## WORK REQUEST
Word for word, set down every line of the entries below from the line with "middle dip: (346, 192)" to the line with "wrist: (723, 267)", including both, and no other line.
**** TASK DATA ****
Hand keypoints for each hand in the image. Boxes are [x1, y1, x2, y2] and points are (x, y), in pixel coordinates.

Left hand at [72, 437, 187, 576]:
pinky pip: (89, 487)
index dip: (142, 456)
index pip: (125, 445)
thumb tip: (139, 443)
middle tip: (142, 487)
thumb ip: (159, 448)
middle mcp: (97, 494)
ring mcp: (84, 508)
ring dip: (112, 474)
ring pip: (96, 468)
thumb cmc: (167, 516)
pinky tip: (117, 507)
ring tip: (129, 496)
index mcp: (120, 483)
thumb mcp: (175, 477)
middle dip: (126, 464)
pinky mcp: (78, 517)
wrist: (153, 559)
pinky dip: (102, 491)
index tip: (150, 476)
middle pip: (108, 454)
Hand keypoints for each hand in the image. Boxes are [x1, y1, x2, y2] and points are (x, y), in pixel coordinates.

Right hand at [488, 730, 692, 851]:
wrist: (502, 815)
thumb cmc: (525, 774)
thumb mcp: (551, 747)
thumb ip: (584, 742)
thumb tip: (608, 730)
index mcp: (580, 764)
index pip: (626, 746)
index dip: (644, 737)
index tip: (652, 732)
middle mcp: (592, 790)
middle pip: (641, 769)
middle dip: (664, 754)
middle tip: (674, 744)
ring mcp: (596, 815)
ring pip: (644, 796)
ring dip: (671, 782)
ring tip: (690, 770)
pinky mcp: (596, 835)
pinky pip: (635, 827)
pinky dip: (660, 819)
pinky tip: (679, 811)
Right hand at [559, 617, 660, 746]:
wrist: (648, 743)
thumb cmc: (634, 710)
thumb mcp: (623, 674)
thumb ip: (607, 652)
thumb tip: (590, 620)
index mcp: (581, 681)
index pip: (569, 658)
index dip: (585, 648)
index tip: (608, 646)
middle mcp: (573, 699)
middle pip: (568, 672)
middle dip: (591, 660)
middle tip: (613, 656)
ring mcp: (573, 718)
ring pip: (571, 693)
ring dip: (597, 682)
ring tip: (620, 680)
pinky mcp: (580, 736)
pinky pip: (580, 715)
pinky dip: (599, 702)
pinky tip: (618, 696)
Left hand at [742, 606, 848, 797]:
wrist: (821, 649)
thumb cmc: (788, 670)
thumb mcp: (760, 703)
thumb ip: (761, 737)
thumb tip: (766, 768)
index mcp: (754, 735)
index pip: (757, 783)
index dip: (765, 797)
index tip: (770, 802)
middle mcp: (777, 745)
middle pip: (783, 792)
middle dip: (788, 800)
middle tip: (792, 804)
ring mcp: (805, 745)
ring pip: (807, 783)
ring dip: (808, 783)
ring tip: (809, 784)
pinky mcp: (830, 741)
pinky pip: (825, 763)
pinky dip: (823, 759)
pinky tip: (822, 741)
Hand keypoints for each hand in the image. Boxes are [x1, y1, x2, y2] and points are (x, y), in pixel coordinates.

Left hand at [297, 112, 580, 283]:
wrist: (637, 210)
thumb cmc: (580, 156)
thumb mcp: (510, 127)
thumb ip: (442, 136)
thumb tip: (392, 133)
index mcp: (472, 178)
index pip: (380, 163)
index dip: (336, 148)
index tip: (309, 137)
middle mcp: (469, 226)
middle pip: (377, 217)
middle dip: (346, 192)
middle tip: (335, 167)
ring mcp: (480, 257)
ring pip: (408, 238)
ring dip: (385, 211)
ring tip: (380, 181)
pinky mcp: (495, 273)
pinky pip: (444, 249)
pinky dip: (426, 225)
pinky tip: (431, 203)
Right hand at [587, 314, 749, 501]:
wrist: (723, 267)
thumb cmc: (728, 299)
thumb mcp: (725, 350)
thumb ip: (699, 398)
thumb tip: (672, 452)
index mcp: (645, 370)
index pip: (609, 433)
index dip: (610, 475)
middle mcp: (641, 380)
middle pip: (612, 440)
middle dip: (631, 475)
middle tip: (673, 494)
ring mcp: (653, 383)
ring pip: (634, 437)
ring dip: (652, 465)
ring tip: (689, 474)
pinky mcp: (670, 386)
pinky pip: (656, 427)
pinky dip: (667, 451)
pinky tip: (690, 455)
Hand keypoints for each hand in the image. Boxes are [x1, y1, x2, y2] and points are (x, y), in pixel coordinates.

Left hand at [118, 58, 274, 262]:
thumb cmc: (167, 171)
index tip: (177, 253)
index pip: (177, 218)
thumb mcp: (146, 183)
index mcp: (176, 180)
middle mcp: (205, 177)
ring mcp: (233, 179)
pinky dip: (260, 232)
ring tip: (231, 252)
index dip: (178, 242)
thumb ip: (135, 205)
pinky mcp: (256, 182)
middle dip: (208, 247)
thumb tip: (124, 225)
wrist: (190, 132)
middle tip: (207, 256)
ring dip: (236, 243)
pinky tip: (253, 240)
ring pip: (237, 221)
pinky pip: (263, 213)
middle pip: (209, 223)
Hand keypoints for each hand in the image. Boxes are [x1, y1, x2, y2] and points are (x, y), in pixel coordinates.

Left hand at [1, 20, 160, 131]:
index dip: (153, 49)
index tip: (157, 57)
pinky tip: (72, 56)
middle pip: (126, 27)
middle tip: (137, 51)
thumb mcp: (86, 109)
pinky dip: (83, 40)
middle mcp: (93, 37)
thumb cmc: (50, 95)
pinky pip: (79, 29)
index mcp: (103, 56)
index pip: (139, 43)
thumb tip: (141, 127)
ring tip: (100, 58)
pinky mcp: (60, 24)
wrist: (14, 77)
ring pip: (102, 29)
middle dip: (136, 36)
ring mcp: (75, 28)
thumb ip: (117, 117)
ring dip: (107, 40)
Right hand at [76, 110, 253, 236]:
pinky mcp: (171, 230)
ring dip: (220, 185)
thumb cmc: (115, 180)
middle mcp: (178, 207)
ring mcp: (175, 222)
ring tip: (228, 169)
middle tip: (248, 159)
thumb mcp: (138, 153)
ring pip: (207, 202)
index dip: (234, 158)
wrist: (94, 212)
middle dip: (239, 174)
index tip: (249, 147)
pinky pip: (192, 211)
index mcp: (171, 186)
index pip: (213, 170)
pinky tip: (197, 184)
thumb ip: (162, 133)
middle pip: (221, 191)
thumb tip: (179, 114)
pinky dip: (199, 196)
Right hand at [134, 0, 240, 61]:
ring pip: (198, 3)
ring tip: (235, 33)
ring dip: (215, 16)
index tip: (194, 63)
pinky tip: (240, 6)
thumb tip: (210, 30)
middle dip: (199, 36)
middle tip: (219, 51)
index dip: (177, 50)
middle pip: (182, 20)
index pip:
****
## RESPONSE FOR THIS EXERCISE
middle dip: (346, 192)
middle tip: (335, 167)
ring mcp: (480, 257)
ring pip: (408, 238)
ring dip: (385, 211)
ring tip: (380, 181)
pinky mcp: (495, 273)
pinky pip: (444, 249)
pinky dip: (426, 225)
pinky tip: (431, 203)
Right hand at [587, 314, 749, 501]:
wrist: (723, 267)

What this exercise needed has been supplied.